___ Source extract

Other times you want to understand what makes observations with missing values different to observations with recorded values. For example, in nycflights13::flights, missing values in the dep_time variable indicate that the flight was cancelled. So you might want to compare the scheduled departure times for cancelled and non-cancelled times. You can do this by making a new variable, using is.na() to check if dep_time is missing. Let's make a plot using geom_freqpoly().

Exercise 9

With a new pipeline, pipe nycflights13::flights to mutate(). Within mutate(), create a new variable called cancelled and set it equal to is.na(dep_time).


nycflights13::flights |> 
  mutate(
    cancelled = ...
  )

In the dataset nycflights13::flights1, missing values in the dep_time variable indicate that the flight was cancelled. So you might want to compare the scheduled departure times for cancelled and non-cancelled times. You can do this by making a new variable, using is.na() to check if dep_time is missing.

Exercise 10

Within mutate(), create the sched_hour variable and set it equal to sched_dep_time %/% 100.


nycflights13::flights |> 
  mutate(
    cancelled = is.na(dep_time),
    sched_hour = ...
  )

______

Exercise set >>
A. In the nycflights13 excerpt, what do missing values in the dep_time variable indicate?
B. Why does the nycflights13 excerpt create a new variable with is.na(dep_time)? Answer in one to three sentences.
C. Repeat verbatim the part of the nycflights13 excerpt that begins at the words "With a new pipeline, pipe" and stops after "cancelled = ...".
The records come from a different source than the nycflights13 excerpt.

___ Available data

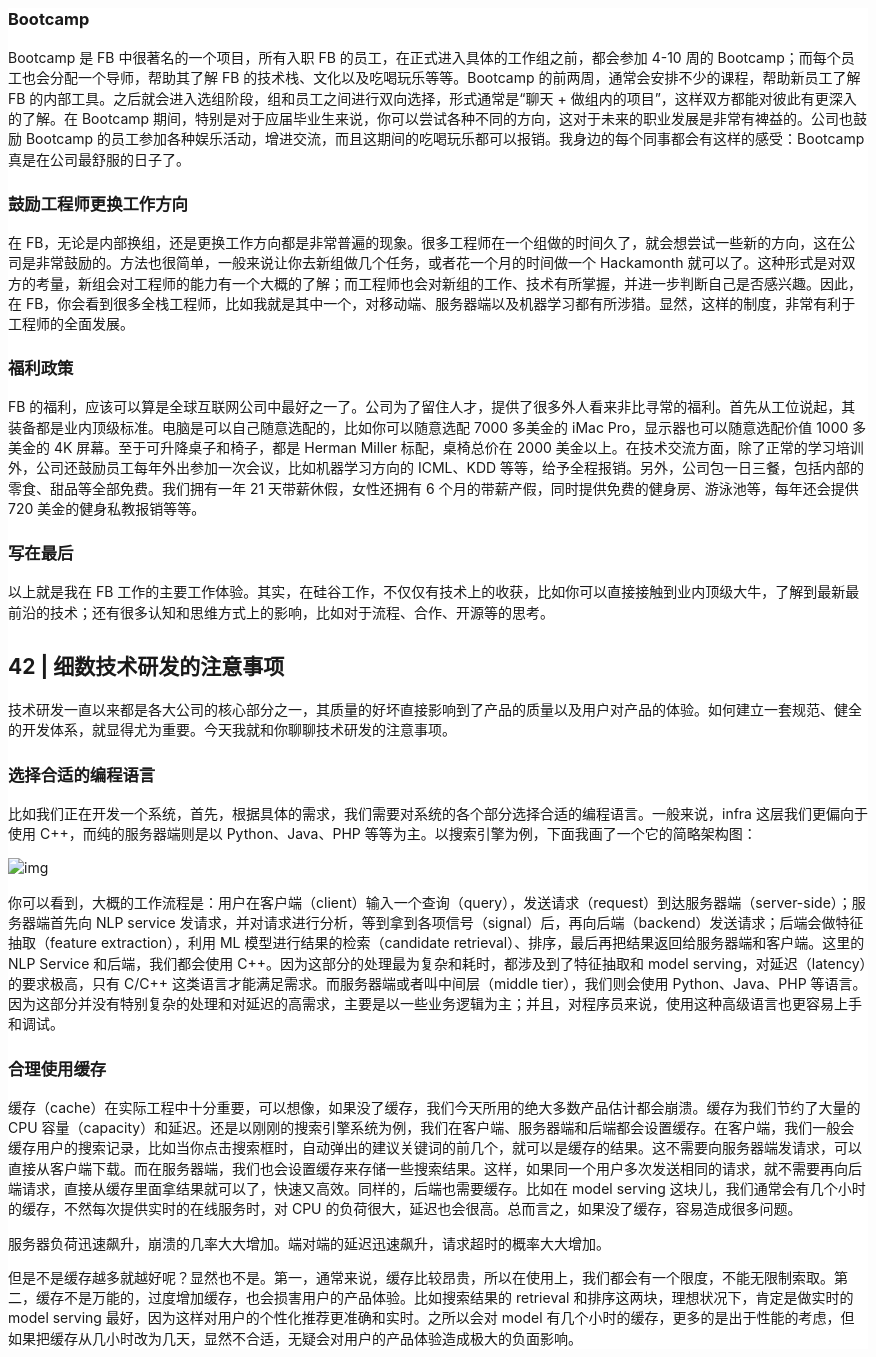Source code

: ### Bootcamp
Bootcamp 是 FB 中很著名的一个项目，所有入职 FB 的员工，在正式进入具体的工作组之前，都会参加 4-10 周的 Bootcamp；而每个员工也会分配一个导师，帮助其了解 FB 的技术栈、文化以及吃喝玩乐等等。Bootcamp 的前两周，通常会安排不少的课程，帮助新员工了解 FB 的内部工具。之后就会进入选组阶段，组和员工之间进行双向选择，形式通常是“聊天 + 做组内的项目”，这样双方都能对彼此有更深入的了解。在 Bootcamp 期间，特别是对于应届毕业生来说，你可以尝试各种不同的方向，这对于未来的职业发展是非常有裨益的。公司也鼓励 Bootcamp 的员工参加各种娱乐活动，增进交流，而且这期间的吃喝玩乐都可以报销。我身边的每个同事都会有这样的感受：Bootcamp 真是在公司最舒服的日子了。


### 鼓励工程师更换工作方向
在 FB，无论是内部换组，还是更换工作方向都是非常普遍的现象。很多工程师在一个组做的时间久了，就会想尝试一些新的方向，这在公司是非常鼓励的。方法也很简单，一般来说让你去新组做几个任务，或者花一个月的时间做一个 Hackamonth 就可以了。这种形式是对双方的考量，新组会对工程师的能力有一个大概的了解；而工程师也会对新组的工作、技术有所掌握，并进一步判断自己是否感兴趣。因此，在 FB，你会看到很多全栈工程师，比如我就是其中一个，对移动端、服务器端以及机器学习都有所涉猎。显然，这样的制度，非常有利于工程师的全面发展。



### 福利政策
FB 的福利，应该可以算是全球互联网公司中最好之一了。公司为了留住人才，提供了很多外人看来非比寻常的福利。首先从工位说起，其装备都是业内顶级标准。电脑是可以自己随意选配的，比如你可以随意选配 7000 多美金的 iMac Pro，显示器也可以随意选配价值 1000 多美金的 4K 屏幕。至于可升降桌子和椅子，都是 Herman Miller 标配，桌椅总价在 2000 美金以上。在技术交流方面，除了正常的学习培训外，公司还鼓励员工每年外出参加一次会议，比如机器学习方向的 ICML、KDD 等等，给予全程报销。另外，公司包一日三餐，包括内部的零食、甜品等全部免费。我们拥有一年 21 天带薪休假，女性还拥有 6 个月的带薪产假，同时提供免费的健身房、游泳池等，每年还会提供 720 美金的健身私教报销等等。

### 写在最后
以上就是我在 FB 工作的主要工作体验。其实，在硅谷工作，不仅仅有技术上的收获，比如你可以直接接触到业内顶级大牛，了解到最新最前沿的技术；还有很多认知和思维方式上的影响，比如对于流程、合作、开源等的思考。

## 42 | 细数技术研发的注意事项

技术研发一直以来都是各大公司的核心部分之一，其质量的好坏直接影响到了产品的质量以及用户对产品的体验。如何建立一套规范、健全的开发体系，就显得尤为重要。今天我就和你聊聊技术研发的注意事项。

### 选择合适的编程语言
比如我们正在开发一个系统，首先，根据具体的需求，我们需要对系统的各个部分选择合适的编程语言。一般来说，infra 这层我们更偏向于使用 C++，而纯的服务器端则是以 Python、Java、PHP 等等为主。以搜索引擎为例，下面我画了一个它的简略架构图：

![img](https://static001.geekbang.org/resource/image/72/d5/72caf6b3be8758651e6071bd49cb24d5.png?wh=1418*590)

你可以看到，大概的工作流程是：用户在客户端（client）输入一个查询（query），发送请求（request）到达服务器端（server-side）；服务器端首先向 NLP service 发请求，并对请求进行分析，等到拿到各项信号（signal）后，再向后端（backend）发送请求；后端会做特征抽取（feature extraction），利用 ML 模型进行结果的检索（candidate retrieval）、排序，最后再把结果返回给服务器端和客户端。这里的 NLP Service 和后端，我们都会使用 C++。因为这部分的处理最为复杂和耗时，都涉及到了特征抽取和 model serving，对延迟（latency）的要求极高，只有 C/C++ 这类语言才能满足需求。而服务器端或者叫中间层（middle tier），我们则会使用 Python、Java、PHP 等语言。因为这部分并没有特别复杂的处理和对延迟的高需求，主要是以一些业务逻辑为主；并且，对程序员来说，使用这种高级语言也更容易上手和调试。


### 合理使用缓存
缓存（cache）在实际工程中十分重要，可以想像，如果没了缓存，我们今天所用的绝大多数产品估计都会崩溃。缓存为我们节约了大量的 CPU 容量（capacity）和延迟。还是以刚刚的搜索引擎系统为例，我们在客户端、服务器端和后端都会设置缓存。在客户端，我们一般会缓存用户的搜索记录，比如当你点击搜索框时，自动弹出的建议关键词的前几个，就可以是缓存的结果。这不需要向服务器端发请求，可以直接从客户端下载。而在服务器端，我们也会设置缓存来存储一些搜索结果。这样，如果同一个用户多次发送相同的请求，就不需要再向后端请求，直接从缓存里面拿结果就可以了，快速又高效。同样的，后端也需要缓存。比如在 model serving 这块儿，我们通常会有几个小时的缓存，不然每次提供实时的在线服务时，对 CPU 的负荷很大，延迟也会很高。总而言之，如果没了缓存，容易造成很多问题。

服务器负荷迅速飙升，崩溃的几率大大增加。端对端的延迟迅速飙升，请求超时的概率大大增加。


但是不是缓存越多就越好呢？显然也不是。第一，通常来说，缓存比较昂贵，所以在使用上，我们都会有一个限度，不能无限制索取。第二，缓存不是万能的，过度增加缓存，也会损害用户的产品体验。比如搜索结果的 retrieval 和排序这两块，理想状况下，肯定是做实时的 model serving 最好，因为这样对用户的个性化推荐更准确和实时。之所以会对 model 有几个小时的缓存，更多的是出于性能的考虑，但如果把缓存从几小时改为几天，显然不合适，无疑会对用户的产品体验造成极大的负面影响。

______

Results for each task >>
A. They indicate that the flight was cancelled.

B. Missing values in dep_time mark cancelled flights, so a variable built with is.na() to check whether dep_time is missing separates cancelled flights from non-cancelled ones. That lets you compare scheduled departure times for the two groups.

C.
With a new pipeline, pipe nycflights13::flights to mutate(). Within mutate(), create a new variable called cancelled and set it equal to is.na(dep_time).


nycflights13::flights |> 
  mutate(
    cancelled = ...